AIM OF THE TASK: Convert all of the data below into a Markdown table with the columns Row and Line, giving each non-blank line its own numbered row. Leave the pictures out of the answer.

MATERIAL PROVIDED:
----------

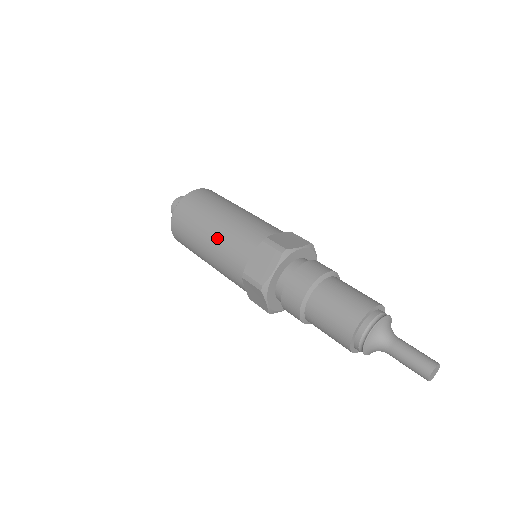
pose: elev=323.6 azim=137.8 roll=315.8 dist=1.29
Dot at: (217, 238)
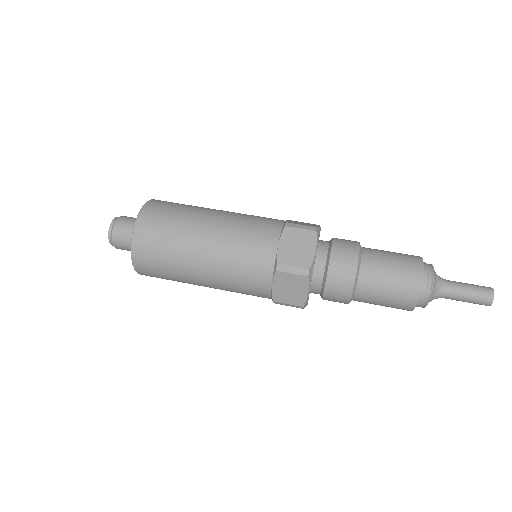
Dot at: (216, 280)
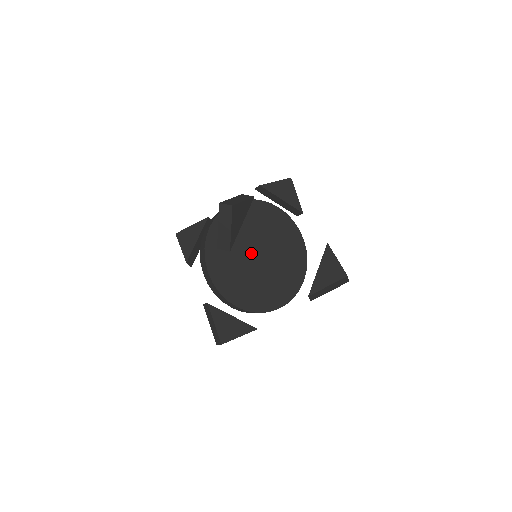
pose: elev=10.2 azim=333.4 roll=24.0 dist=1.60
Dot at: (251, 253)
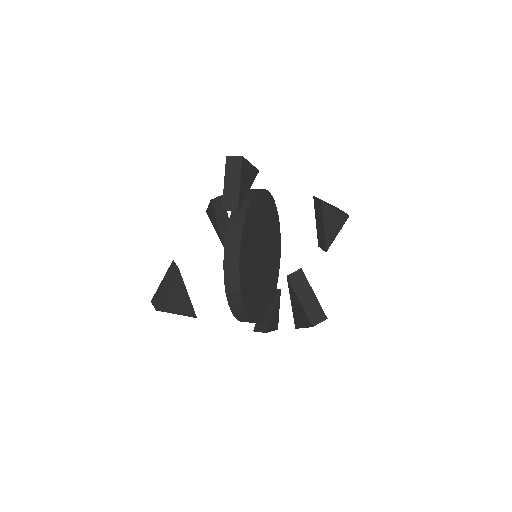
Dot at: (261, 265)
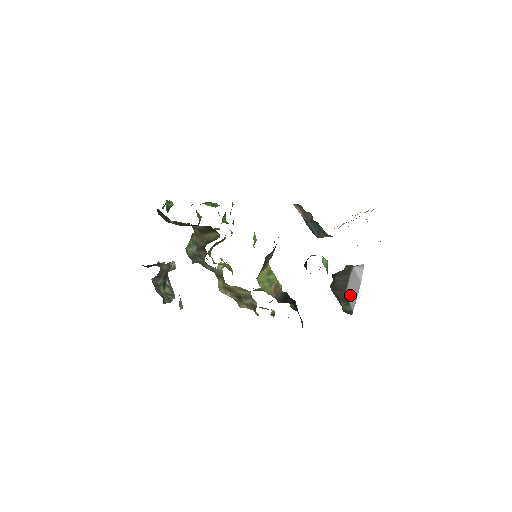
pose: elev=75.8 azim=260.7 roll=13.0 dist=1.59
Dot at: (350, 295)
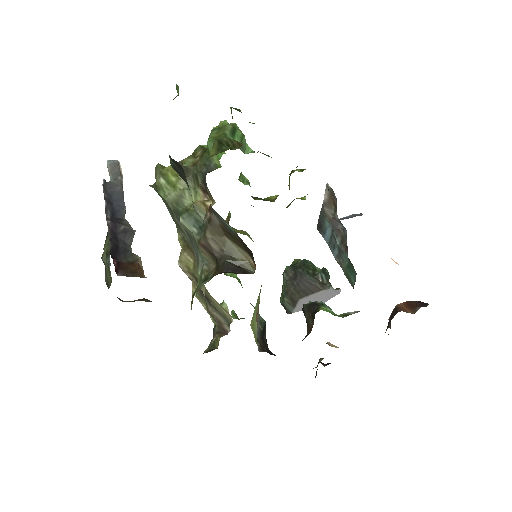
Dot at: (303, 303)
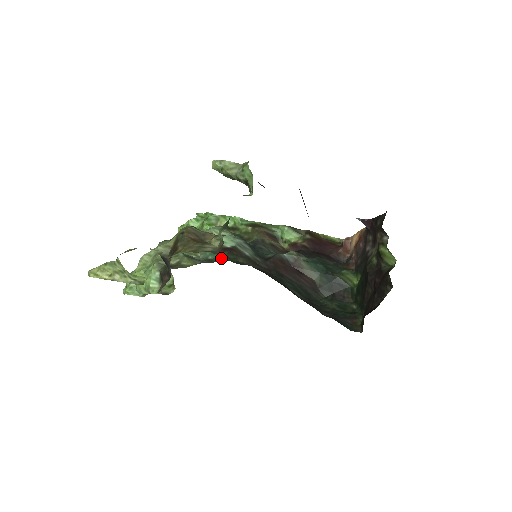
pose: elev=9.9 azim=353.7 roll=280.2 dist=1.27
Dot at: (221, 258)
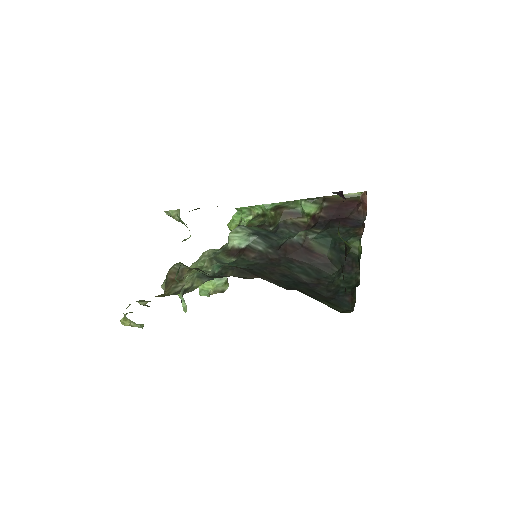
Dot at: (217, 275)
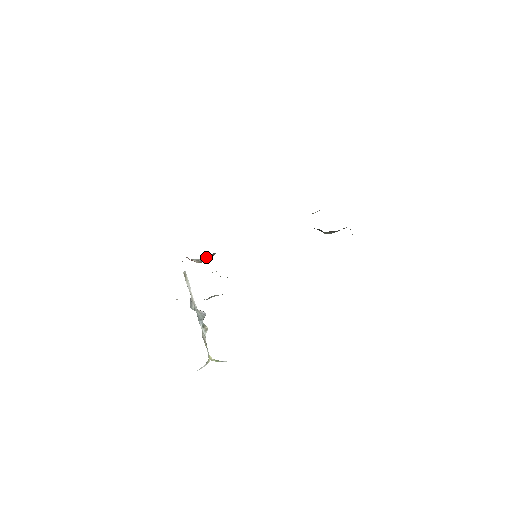
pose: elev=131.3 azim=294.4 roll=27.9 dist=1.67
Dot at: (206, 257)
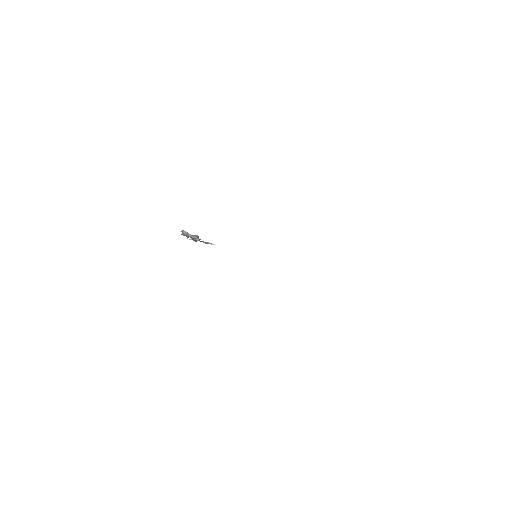
Dot at: occluded
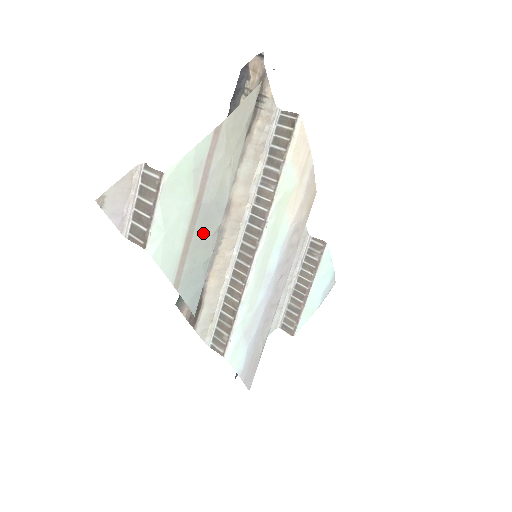
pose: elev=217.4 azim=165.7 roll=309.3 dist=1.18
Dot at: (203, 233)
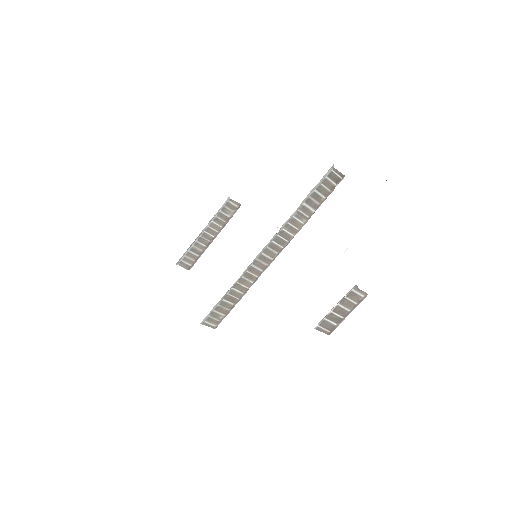
Dot at: occluded
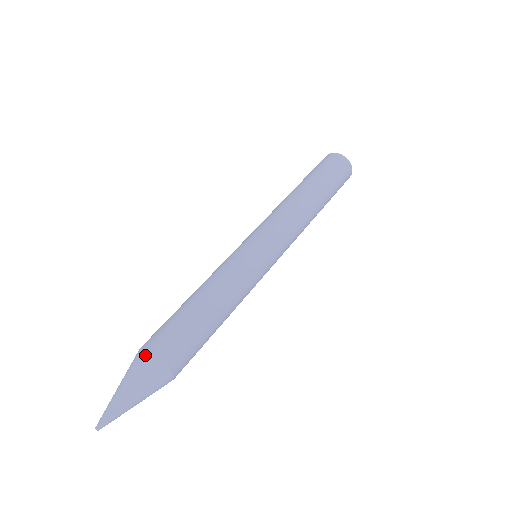
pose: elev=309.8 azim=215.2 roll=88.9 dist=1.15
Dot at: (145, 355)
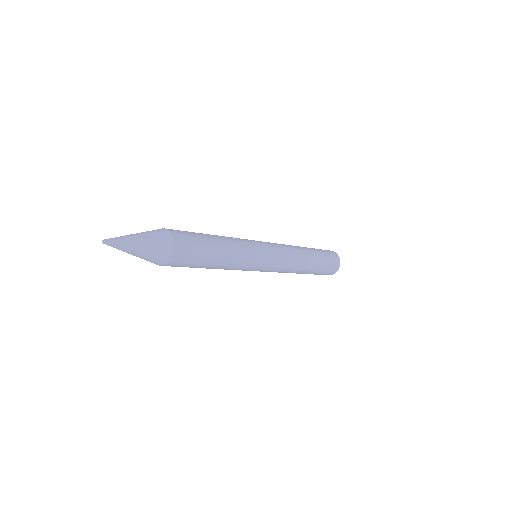
Dot at: occluded
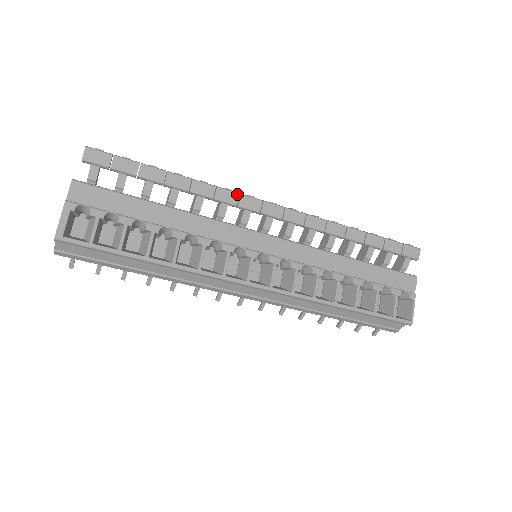
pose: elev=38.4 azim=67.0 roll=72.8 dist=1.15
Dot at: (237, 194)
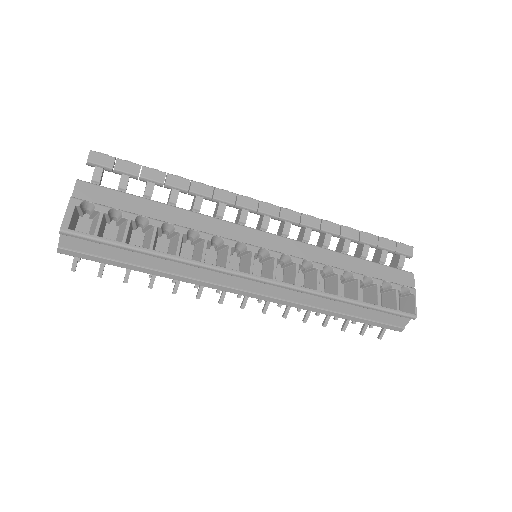
Dot at: (234, 194)
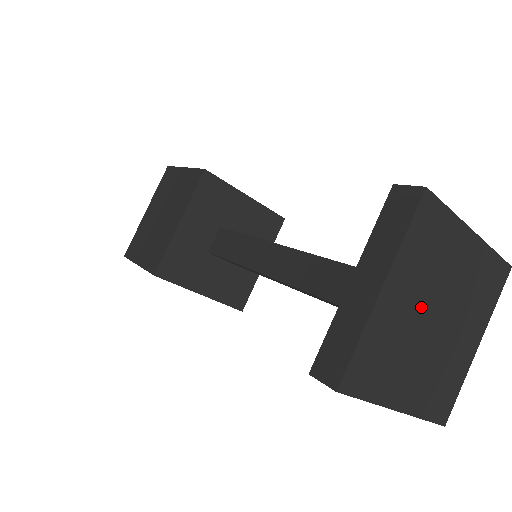
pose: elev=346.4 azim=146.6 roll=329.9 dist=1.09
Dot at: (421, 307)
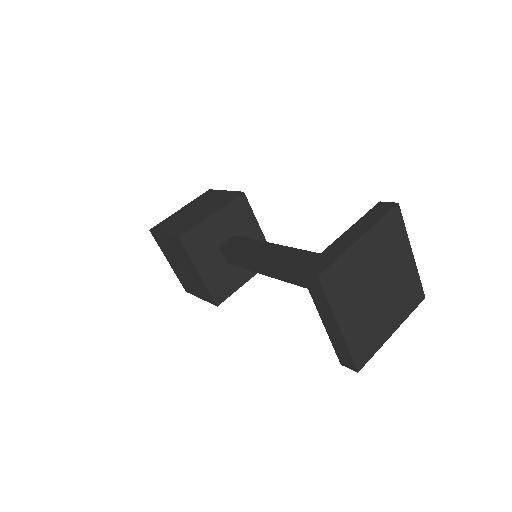
Dot at: (374, 270)
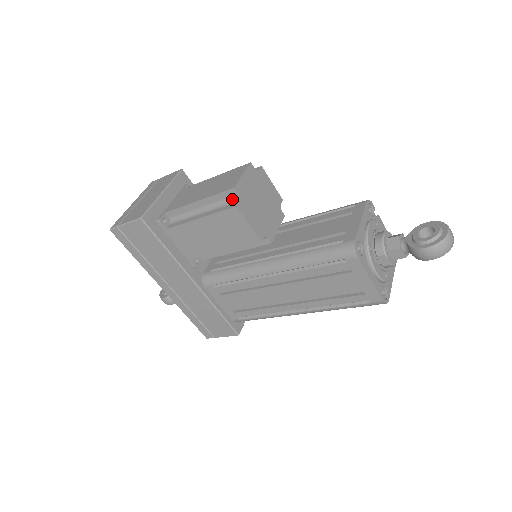
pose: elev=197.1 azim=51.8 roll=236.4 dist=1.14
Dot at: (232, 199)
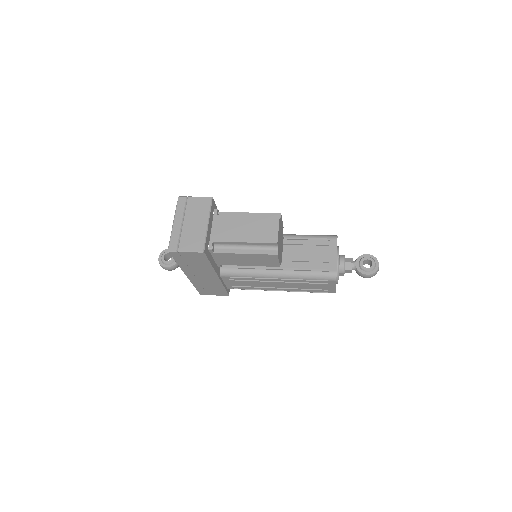
Dot at: (272, 247)
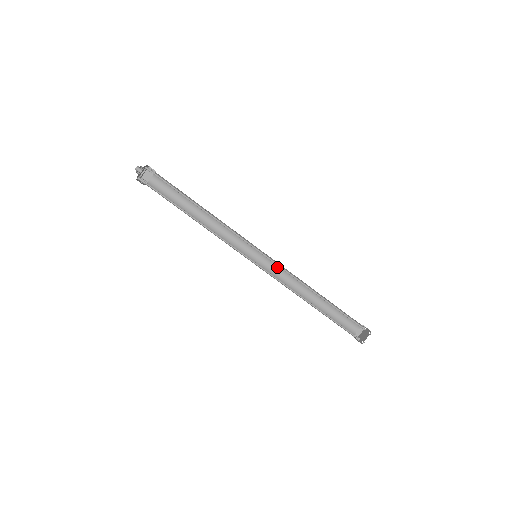
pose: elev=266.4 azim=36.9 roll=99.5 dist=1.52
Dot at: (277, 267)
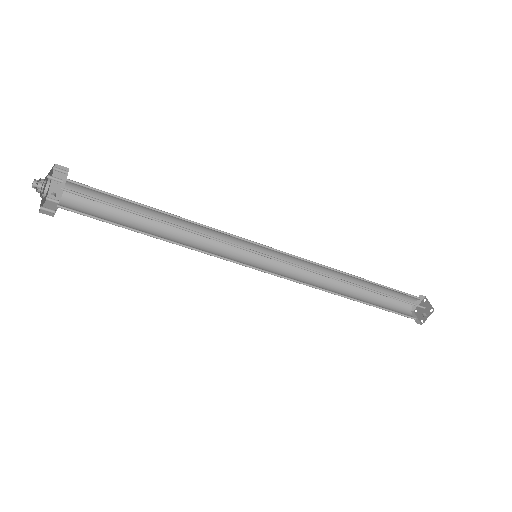
Dot at: (284, 272)
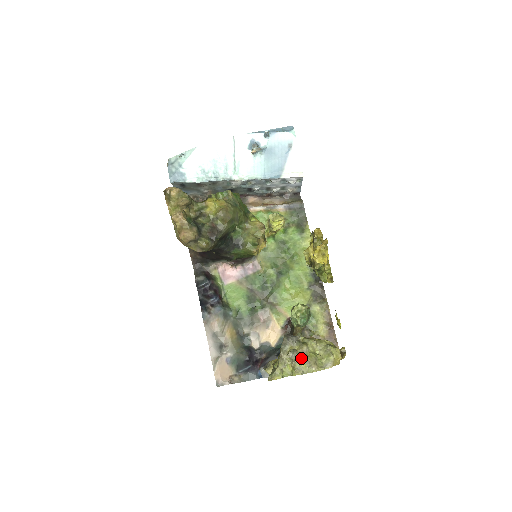
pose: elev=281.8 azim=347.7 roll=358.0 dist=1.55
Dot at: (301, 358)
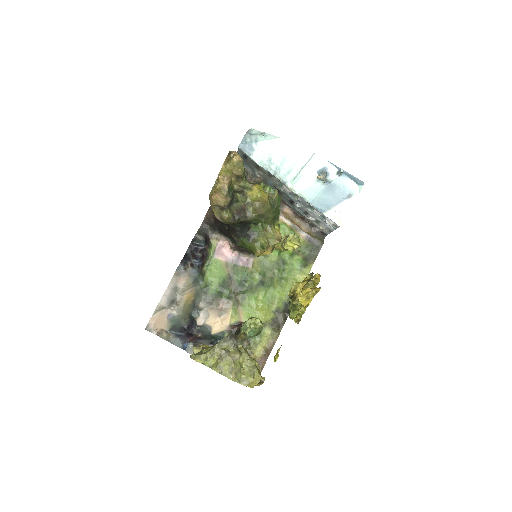
Dot at: (229, 361)
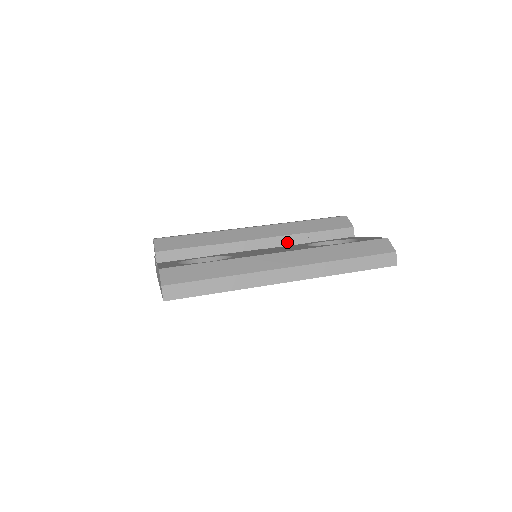
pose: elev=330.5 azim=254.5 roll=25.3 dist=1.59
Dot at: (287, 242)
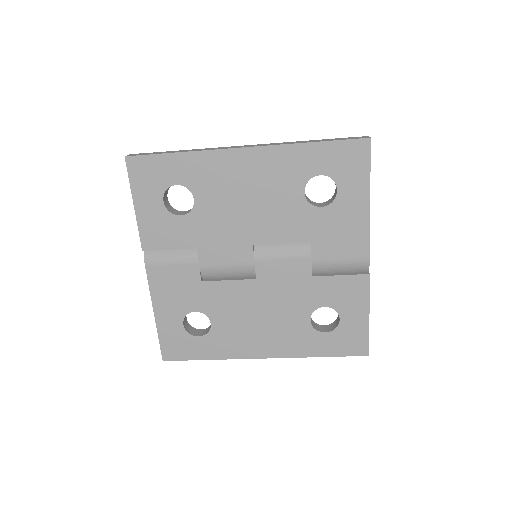
Dot at: occluded
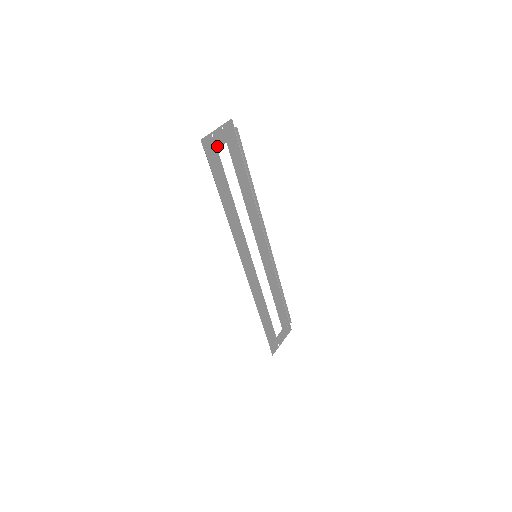
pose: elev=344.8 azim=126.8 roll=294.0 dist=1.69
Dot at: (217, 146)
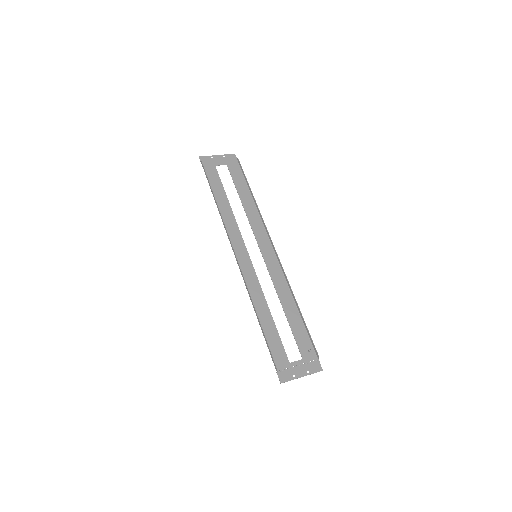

----------

RESPONSE FOR THIS EXERCISE:
| Row | Line |
|---|---|
| 1 | pose: elev=323.6 azim=137.8 roll=315.8 dist=1.29 |
| 2 | Dot at: (217, 238) |
| 3 | Dot at: (216, 280) |
| 4 | pose: elev=10.2 azim=333.4 roll=24.0 dist=1.60 |
| 5 | Dot at: (251, 253) |
| 6 | Dot at: (261, 265) |
| 7 | pose: elev=75.8 azim=260.7 roll=13.0 dist=1.59 |
| 8 | Dot at: (350, 295) |
| 9 | Dot at: (303, 303) |
| 10 | pose: elev=9.9 azim=353.7 roll=280.2 dist=1.27 |
| 11 | Dot at: (221, 258) |
| 12 | Dot at: (217, 275) |
| 13 | pose: elev=131.3 azim=294.4 roll=27.9 dist=1.67 |
| 14 | Dot at: (206, 257) |
| 15 | Dot at: occluded |
| 16 | pose: elev=217.4 azim=165.7 roll=309.3 dist=1.18 |
| 17 | Dot at: (203, 233) |
| 18 | Dot at: occluded |
| 19 | pose: elev=309.8 azim=215.2 roll=88.9 dist=1.15 |
| 20 | Dot at: (145, 355) |
| 21 | Dot at: occluded |
| 22 | pose: elev=38.4 azim=67.0 roll=72.8 dist=1.15 |
| 23 | Dot at: (237, 194) |
| 24 | Dot at: (234, 194) |
| 25 | pose: elev=346.4 azim=146.6 roll=329.9 dist=1.09 |
| 26 | Dot at: (421, 307) |
| 27 | Dot at: (374, 270) |
| 28 | pose: elev=197.1 azim=51.8 roll=236.4 dist=1.14 |
| 29 | Dot at: (232, 199) |
| 30 | Dot at: (272, 247) |
| 31 | pose: elev=266.4 azim=36.9 roll=99.5 dist=1.52 |
| 32 | Dot at: (277, 267) |
| 33 | Dot at: (284, 272) |
| 34 | pose: elev=281.8 azim=347.7 roll=358.0 dist=1.55 |
| 35 | Dot at: (301, 358) |
| 36 | Dot at: (229, 361) |
| 37 | pose: elev=330.5 azim=254.5 roll=25.3 dist=1.59 |
| 38 | Dot at: (287, 242) |
| 39 | Dot at: occluded |
| 40 | pose: elev=344.8 azim=126.8 roll=294.0 dist=1.69 |
| 41 | Dot at: (217, 146) |